Turkey’s President Erdogan announced early elections scheduled for June 24th on April 18th after Devlet Bahçeli, leader of the Nationalist Movement Party (MHP) and political ally of President Recep Tayyip Erdoğan, proposed it on April 17th. Presidential and parliamentary elections were scheduled for November 2019, after which the constitutional changes made in 2017 will take effect. ‘’The nation cannot wait until 2019 for the polls and the best time would be his year.’’ according to Bahçeli. Although Erdoğan has vowed in the past that the next elections would be held ‘’on time’’, it has been suspected for several months that Ankara wants a quick transition to an executive presidency.
The call comes amidst growing criticism from the opposition and the European Union over the state of emergency. On April 19th the parliament will vote to extend the emergency law for the seventh time. The state of emergency has been criticized as undermining Turkish democracy.
Important election
The next elections in Turkey will mark the transition from a parliamentary system to a presidential system of government. The constitutional changes will grant the next president unprecedented powers. The reforms will enable the president to appoint and fire ministers and top state officials, control the budget, issue decrees, and declare emergency rule. Parliamentary elections will be held every five years, instead of four, and at the same time as the presidential elections. Furthermore the office of prime minister will disappear and parliament will lose its right of interpellation.

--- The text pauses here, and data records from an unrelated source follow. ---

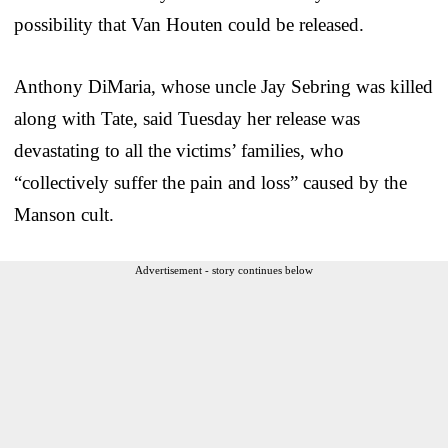
possibility that Van Houten could be released.
Anthony DiMaria, whose uncle Jay Sebring was killed
along with Tate, said Tuesday her release was
devastating to all the victims’ families, who
“collectively suffer the pain and loss” caused by the
Manson cult.
Advertisement - story continues below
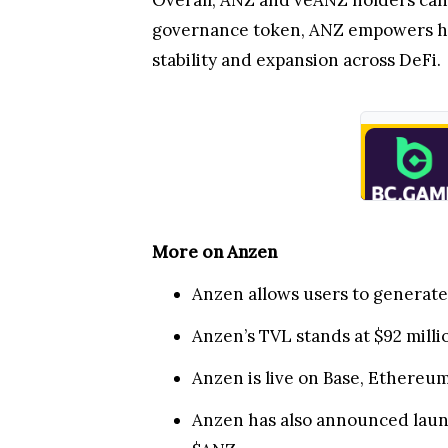
Overall, ANZ and veANZ holders can 
governance token, ANZ empowers hold
stability and expansion across DeFi.
More on Anzen
Anzen allows users to generate 
Anzen’s TVL stands at $92 mill
Anzen is live on Base, Ethereu
Anzen has also announced launc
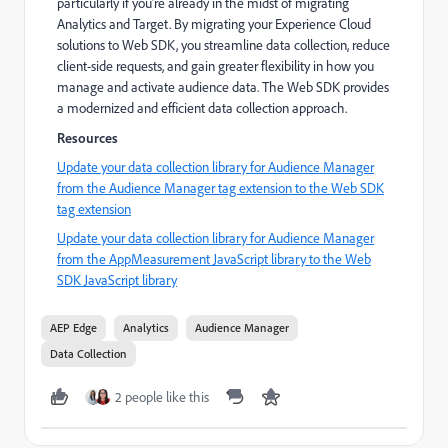
particularly if you’re already in the midst of migrating
Analytics and Target. By migrating your Experience Cloud
solutions to Web SDK, you streamline data collection, reduce
client-side requests, and gain greater flexibility in how you
manage and activate audience data. The Web SDK provides
a modernized and efficient data collection approach.
Resources
Update your data collection library for Audience Manager
from the Audience Manager tag extension to the Web SDK
tag extension
Update your data collection library for Audience Manager
from the AppMeasurement JavaScript library to the Web
SDK JavaScript library
AEP Edge
Analytics
Audience Manager
Data Collection
2 people like this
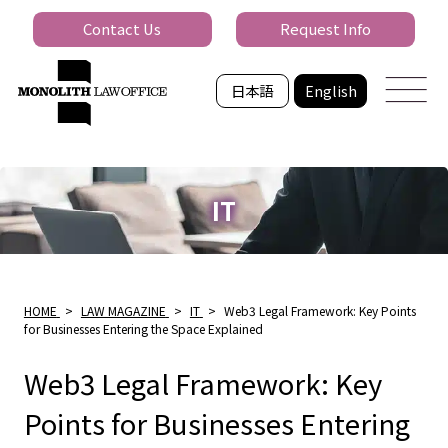
Contact Us
Request Info
日本語
English
IT
HOME
>
LAW MAGAZINE
>
IT
>
Web3 Legal Framework: Key Points
for Businesses Entering the Space Explained
Web3 Legal Framework: Key
Points for Businesses Entering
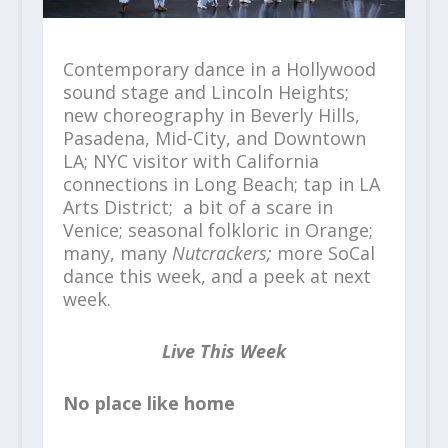
Contemporary dance in a Hollywood
sound stage and Lincoln Heights;
new choreography in Beverly Hills,
Pasadena, Mid-City, and Downtown
LA; NYC visitor with California
connections in Long Beach; tap in LA
Arts District; a bit of a scare in
Venice; seasonal folkloric in Orange;
many, many
Nutcrackers;
more SoCal
dance this week, and a peek at next
week.
Live This Week
No place like home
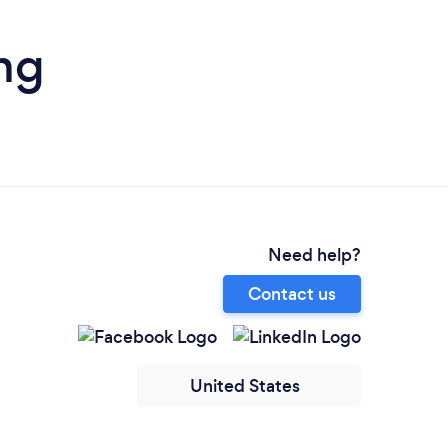
ng
Need help?
Contact us
United States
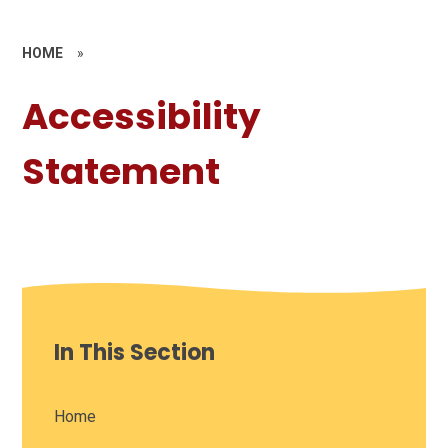
HOME
»
Accessibility
Statement
In This Section
Home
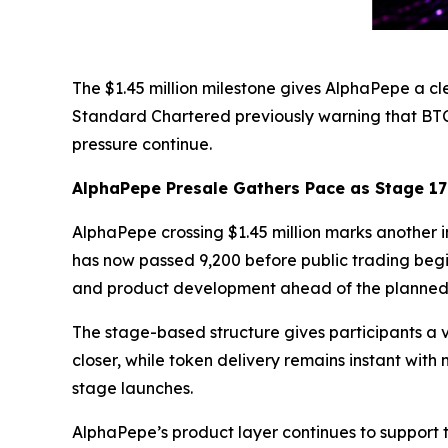
The $1.45 million milestone gives AlphaPepe a cl
Standard Chartered previously warning that BT
pressure continue.
AlphaPepe Presale Gathers Pace as Stage 1
AlphaPepe crossing $1.45 million marks another im
has now passed 9,200 before public trading begi
and product development ahead of the planned
The stage-based structure gives participants a v
closer, while token delivery remains instant wit
stage launches.
AlphaPepe’s product layer continues to support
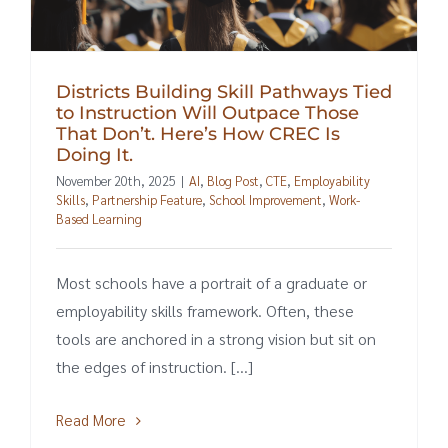
Districts Building Skill Pathways Tied
to Instruction Will Outpace Those
That Don’t. Here’s How CREC Is
Doing It.
November 20th, 2025
|
AI
,
Blog Post
,
CTE
,
Employability
Skills
,
Partnership Feature
,
School Improvement
,
Work-
Based Learning
Most schools have a portrait of a graduate or
employability skills framework. Often, these
tools are anchored in a strong vision but sit on
the edges of instruction. [...]
Read More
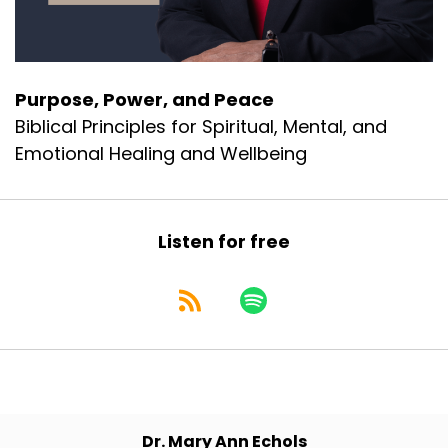
Purpose, Power, and Peace
Biblical Principles for Spiritual, Mental, and
Emotional Healing and Wellbeing
Listen for free
Dr. Mary Ann Echols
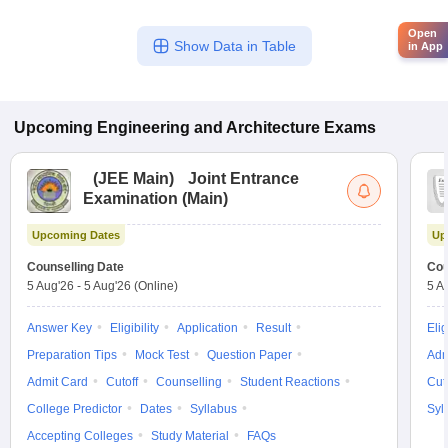
Open
Show Data in Table
in App
Upcoming
Engineering and Architecture
Exams
(
JEE Main
)
Joint Entrance
Examination (Main)
Upcoming Dates
Up
Counselling Date
Cou
5 Aug'26
-
5 Aug'26
(Online)
5 A
Answer Key
Eligibility
Application
Result
Elig
Preparation Tips
Mock Test
Question Paper
Adm
Admit Card
Cutoff
Counselling
Student Reactions
Cut
College Predictor
Dates
Syllabus
Syl
Accepting Colleges
Study Material
FAQs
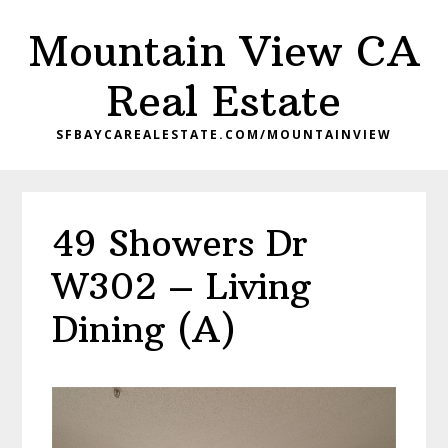
Skip
Skip
Mountain View CA
to
to
main
primary
Real Estate
content
sidebar
SFBAYCAREALESTATE.COM/MOUNTAINVIEW
49 Showers Dr
W302 – Living
Dining (A)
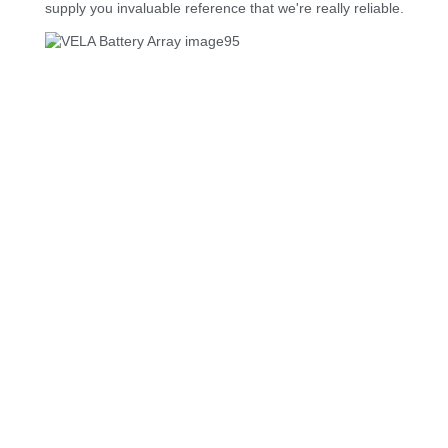
supply you invaluable reference that we're really reliable.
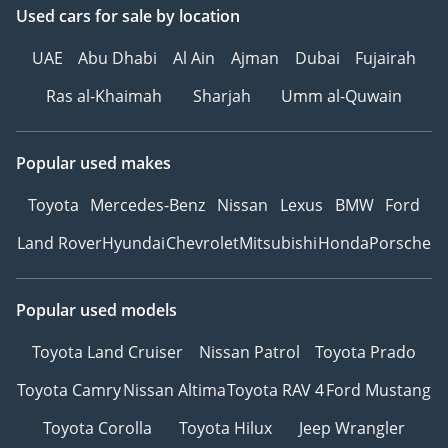
Used cars
for sale
by location
UAE
Abu Dhabi
Al Ain
Ajman
Dubai
Fujairah
Ras al-Khaimah
Sharjah
Umm al-Quwain
Popular used makes
Toyota
Mercedes-Benz
Nissan
Lexus
BMW
Ford
Land Rover
Hyundai
Chevrolet
Mitsubishi
Honda
Porsche
Popular used models
Toyota Land Cruiser
Nissan Patrol
Toyota Prado
Toyota Camry
Nissan Altima
Toyota RAV 4
Ford Mustang
Toyota Corolla
Toyota Hilux
Jeep Wrangler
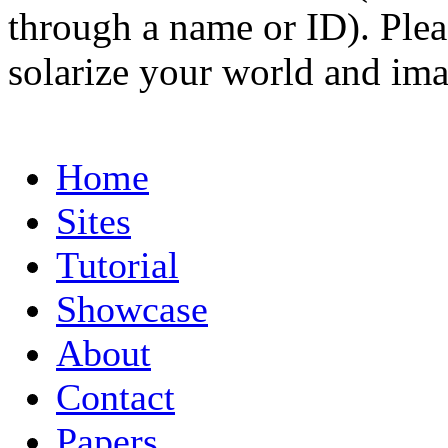
through a name or ID). Pleas
solarize your world and ima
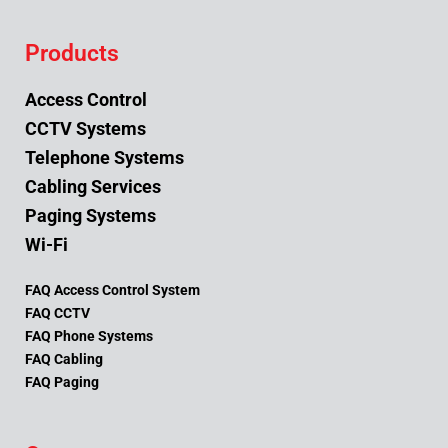
Products
Access Control
CCTV Systems
Telephone Systems
Cabling Services
Paging Systems
Wi-Fi
FAQ Access Control System
FAQ CCTV
FAQ Phone Systems
FAQ Cabling
FAQ Paging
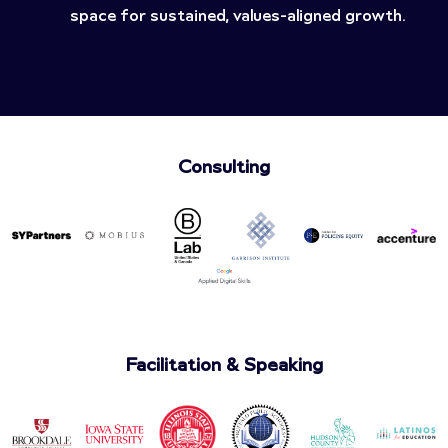
space for sustained, values-aligned growth.
Consulting
Facilitation & Speaking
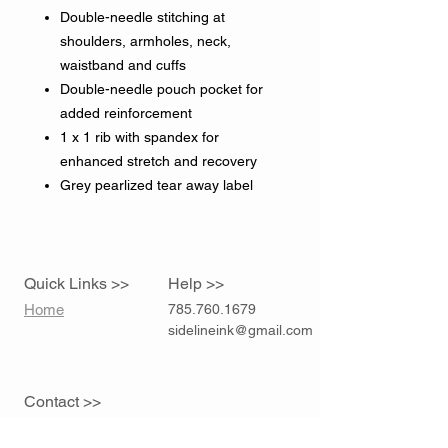
Double-needle stitching at
shoulders, armholes, neck,
waistband and cuffs
Double-needle pouch pocket for
added reinforcement
1 x 1 rib with spandex for
enhanced stretch and recovery
Grey pearlized tear away label
Quick Links >>
Help >>
Home
785.760.1679
sidelineink@gmail.com
Contact >>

The main opposition Republican People’s Party (CHP) has therefore called the upcoming elections the choice between a ‘’one-man regime’’ and ‘’rule of the people’’. Party leader Kemal Kılıçdaroğlu stated in reaction to the snap election, that his party is ready to meet the challenge of elections. Nonetheless the opposition is fragmented. The CHP hoped to form an election alliance, but so far none of the opposition parties were able to find common ground.
Without a united opposition it seems unlikely that Erdoğan will meet a real challenge in the presidential election. The AKP is currently riding a positive wave. The economy is booming, with a projected growth of 7% this year. In the realm of foreign policy, Turkey is also flexing its muscles. The Afrin operation in Syria is highly popular in Turkey. It is possible that Bahçeli thinks that the People’s Alliance can capitalize on this success with the elections this year.
State of emergency
The call for early elections came just days before a vote that will prologue the emergency law that grants the government unprecedented power. Kılıçdaroğlu recently launched a campaign against the state of emergency that took effect after the 2016 Coup attempt. Under the emergency law the authorities have been able to arrest thousands of suspected members of what they call the Gulenist Terror Organisation (FETO). The CHP has stated that in the current political climate, elections wouldn’t be fair nor free.
In the annual EU enlargement report, published on April 17th, the European Commission also condemned the state of emergency. The Commission cited the 31 decrees that have been in effect under the emergency law as undermining ‘’certain civil and political rights, including freedom of expression, freedom of assembly and procedural rights.’’ It thus effectively concluded that elections in this environment would be undemocratic. The EU has been highly critical of Turkey’s political course of late. The constitutional amendments were deemed by the Venice Commission, Council of Europe’s body of experts in (constitutional) law, to be ‘’lacking sufficient checks and balances as well as endangering the separation of powers between the executive and the judiciary’’.